Entries drawn from a collection:
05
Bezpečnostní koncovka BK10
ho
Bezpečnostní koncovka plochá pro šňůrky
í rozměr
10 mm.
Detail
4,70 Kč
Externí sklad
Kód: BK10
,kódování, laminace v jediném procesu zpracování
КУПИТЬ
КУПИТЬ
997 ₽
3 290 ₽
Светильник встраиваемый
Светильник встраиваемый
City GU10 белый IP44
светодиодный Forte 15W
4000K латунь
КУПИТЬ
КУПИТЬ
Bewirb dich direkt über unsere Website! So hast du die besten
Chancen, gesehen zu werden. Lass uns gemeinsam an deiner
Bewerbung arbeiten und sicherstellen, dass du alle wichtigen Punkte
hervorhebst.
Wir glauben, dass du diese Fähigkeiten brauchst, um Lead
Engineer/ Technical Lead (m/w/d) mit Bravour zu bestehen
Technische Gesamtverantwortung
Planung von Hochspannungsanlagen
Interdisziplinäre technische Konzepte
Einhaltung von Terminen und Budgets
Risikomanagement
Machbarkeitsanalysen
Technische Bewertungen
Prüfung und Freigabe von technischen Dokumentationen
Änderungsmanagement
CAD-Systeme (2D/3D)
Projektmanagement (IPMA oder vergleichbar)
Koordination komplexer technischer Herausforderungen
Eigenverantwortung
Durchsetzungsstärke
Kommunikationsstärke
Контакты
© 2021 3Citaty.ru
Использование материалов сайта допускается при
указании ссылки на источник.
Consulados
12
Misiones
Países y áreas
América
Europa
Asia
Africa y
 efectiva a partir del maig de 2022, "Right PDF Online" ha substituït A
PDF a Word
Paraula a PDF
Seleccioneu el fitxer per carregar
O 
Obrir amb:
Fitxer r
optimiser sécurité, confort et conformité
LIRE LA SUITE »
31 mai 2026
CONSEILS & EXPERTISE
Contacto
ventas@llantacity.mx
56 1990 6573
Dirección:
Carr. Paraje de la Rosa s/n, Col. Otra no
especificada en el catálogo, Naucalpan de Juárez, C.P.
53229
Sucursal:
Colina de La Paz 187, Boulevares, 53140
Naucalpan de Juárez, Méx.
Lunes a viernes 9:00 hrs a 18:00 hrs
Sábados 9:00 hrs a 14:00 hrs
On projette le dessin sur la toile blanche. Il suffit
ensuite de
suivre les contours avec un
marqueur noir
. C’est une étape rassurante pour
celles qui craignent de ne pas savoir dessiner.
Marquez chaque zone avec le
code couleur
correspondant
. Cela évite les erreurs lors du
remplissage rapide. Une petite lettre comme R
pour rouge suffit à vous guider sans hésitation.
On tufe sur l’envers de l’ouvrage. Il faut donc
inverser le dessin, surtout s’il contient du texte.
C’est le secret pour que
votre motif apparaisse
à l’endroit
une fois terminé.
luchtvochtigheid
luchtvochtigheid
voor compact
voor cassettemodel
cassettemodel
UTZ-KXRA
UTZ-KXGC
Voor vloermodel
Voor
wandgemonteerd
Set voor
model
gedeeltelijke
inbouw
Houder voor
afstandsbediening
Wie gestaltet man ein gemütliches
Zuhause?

[Required work]: Write out the material above again, switching every "КУПИТЬ" to "В КОРЗИНУ" and leaving everything else unchanged.

[Reply]:
05
Bezpečnostní koncovka BK10
ho
Bezpečnostní koncovka plochá pro šňůrky
í rozměr
10 mm.
Detail
4,70 Kč
Externí sklad
Kód: BK10
,kódování, laminace v jediném procesu zpracování
В КОРЗИНУ
В КОРЗИНУ
997 ₽
3 290 ₽
Светильник встраиваемый
Светильник встраиваемый
City GU10 белый IP44
светодиодный Forte 15W
4000K латунь
В КОРЗИНУ
В КОРЗИНУ
Bewirb dich direkt über unsere Website! So hast du die besten
Chancen, gesehen zu werden. Lass uns gemeinsam an deiner
Bewerbung arbeiten und sicherstellen, dass du alle wichtigen Punkte
hervorhebst.
Wir glauben, dass du diese Fähigkeiten brauchst, um Lead
Engineer/ Technical Lead (m/w/d) mit Bravour zu bestehen
Technische Gesamtverantwortung
Planung von Hochspannungsanlagen
Interdisziplinäre technische Konzepte
Einhaltung von Terminen und Budgets
Risikomanagement
Machbarkeitsanalysen
Technische Bewertungen
Prüfung und Freigabe von technischen Dokumentationen
Änderungsmanagement
CAD-Systeme (2D/3D)
Projektmanagement (IPMA oder vergleichbar)
Koordination komplexer technischer Herausforderungen
Eigenverantwortung
Durchsetzungsstärke
Kommunikationsstärke
Контакты
© 2021 3Citaty.ru
Использование материалов сайта допускается при
указании ссылки на источник.
Consulados
12
Misiones
Países y áreas
América
Europa
Asia
Africa y
 efectiva a partir del maig de 2022, "Right PDF Online" ha substituït A
PDF a Word
Paraula a PDF
Seleccioneu el fitxer per carregar
O 
Obrir amb:
Fitxer r
optimiser sécurité, confort et conformité
LIRE LA SUITE »
31 mai 2026
CONSEILS & EXPERTISE
Contacto
ventas@llantacity.mx
56 1990 6573
Dirección:
Carr. Paraje de la Rosa s/n, Col. Otra no
especificada en el catálogo, Naucalpan de Juárez, C.P.
53229
Sucursal:
Colina de La Paz 187, Boulevares, 53140
Naucalpan de Juárez, Méx.
Lunes a viernes 9:00 hrs a 18:00 hrs
Sábados 9:00 hrs a 14:00 hrs
On projette le dessin sur la toile blanche. Il suffit
ensuite de
suivre les contours avec un
marqueur noir
. C’est une étape rassurante pour
celles qui craignent de ne pas savoir dessiner.
Marquez chaque zone avec le
code couleur
correspondant
. Cela évite les erreurs lors du
remplissage rapide. Une petite lettre comme R
pour rouge suffit à vous guider sans hésitation.
On tufe sur l’envers de l’ouvrage. Il faut donc
inverser le dessin, surtout s’il contient du texte.
C’est le secret pour que
votre motif apparaisse
à l’endroit
une fois terminé.
luchtvochtigheid
luchtvochtigheid
voor compact
voor cassettemodel
cassettemodel
UTZ-KXRA
UTZ-KXGC
Voor vloermodel
Voor
wandgemonteerd
Set voor
model
gedeeltelijke
inbouw
Houder voor
afstandsbediening
Wie gestaltet man ein gemütliches
Zuhause?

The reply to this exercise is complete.